"Smart People" is
"My Fair Lady" without the classic songs and with a key
role reversal: Here, the pompous professor needs the
makeover.
Creaky and too, too
long, "Lady" could use an update. But the 1964 Audrey
Hepburn vehicle played for high stakes. Prof. Higgins
taught elocution and waged class warfare, turning his
Cockney pupil against her linguistic roots and culture.
"Smart People," though, is a trifle. With an appealing
cast and a sharp though spotty script, the comedy-drama
succeeds on its own terms. If only those terms weren't
so inconsequential. Who cares whether a good woman can
turn an unsufferable pedant into a garden-variety boor?
Prof. Lawrence
Wetherhold (Dennis Quaid) teaches English at
Pittsburgh's Carnegie Mellon University. Victorian
literature is his field, but his wife's death - when or
why, we never learn - has left him lethargic in the
classroom. But he remains a passionate, full-time
dunderhead. His table talk is fertilized with "posit,"
"ontology" and other $10 words. His 17-year-old
daughter, Vanessa (Ellen Page, fresh off her
Oscar-nominated turn in "Juno"), matches him, tick for
pompous tick.
"If it's only
obscure," Vanessa tells a stranger after dad and
daughter show off their vocabulary, "I know it."
The outsider, Dr.
Janet Hartigan, treats Wetherhold after he falls from a
fence while trying to spring his old Saab from an
impound lot. Arrogant and cheap, just what the doctor
ordered - for herself, it seems, as the two are soon
dating.
As Hartigan, Sarah
Jessica Parker is suitably low key; at times, we see her
shrink from this wounded and wounding man. But we never
see why an attractive and neurosis-free doctor would set
her stethoscope for this guy. OK, so she had a crush on
the prof when she took his course. But that was years
ago; has she learned nothing?
Even Wetherhold
can't make a compelling case for himself: "I know I'm a
miserable $#@!, but I do have some hope for myself."
Novelist and novice
screenwriter Mark Poirier has a good ear for crafty,
funny dialogue, but his characters are more types than
individuals. Wetherhold is the Wounded Intellectual;
Vanessa, the Insecure Overachiever; son James (Ashton
Holmes), the Alienated Artist; and adopted brother Chuck
(Thomas Haden Church), the Eternal Adolescent.
You wouldn't want to
live with this clan, but they're fun to visit.

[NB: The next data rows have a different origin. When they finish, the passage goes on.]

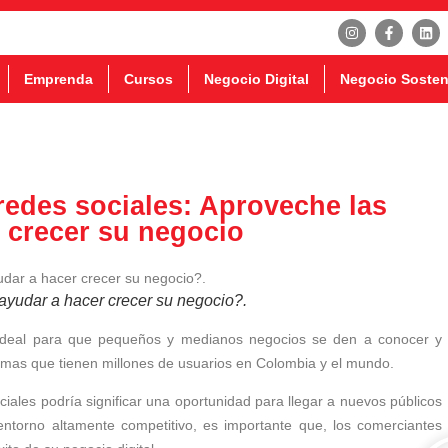
Emprenda
Cursos
Negocio Digital
Negocio Sosten
redes sociales: Aproveche las
r crecer su negocio
ayudar a hacer crecer su negocio?.
l ideal para que pequeños y medianos negocios se den a conocer y
ormas que tienen millones de usuarios en Colombia y el mundo.
iales podría significar una oportunidad para llegar a nuevos públicos
entorno altamente competitivo, es importante que, los comerciantes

Especially Chuck, an ambition-free slacker who always
looks like he was just shaken awake.
"These children
haven't been properly parented in many years," he tells
Dr. Hartigan, casually refereeing a Christmas dinner
squabble. "That's why I was brought in."
Not likely. Despite
one this-side-of-icky scene - a drunken Vanessa makes a
pass at her adopted uncle, who wisely defuses the
incestuous situation - Chuck was brought in for comic
relief. As the only Wetherhold at peace with himself, he
deserves more.
Isn't he a better
match for a nice, unattached doctor?
"Smart People."
Running time: 1 hour, 47 minutes. Rated: R. 2 1/2 stars.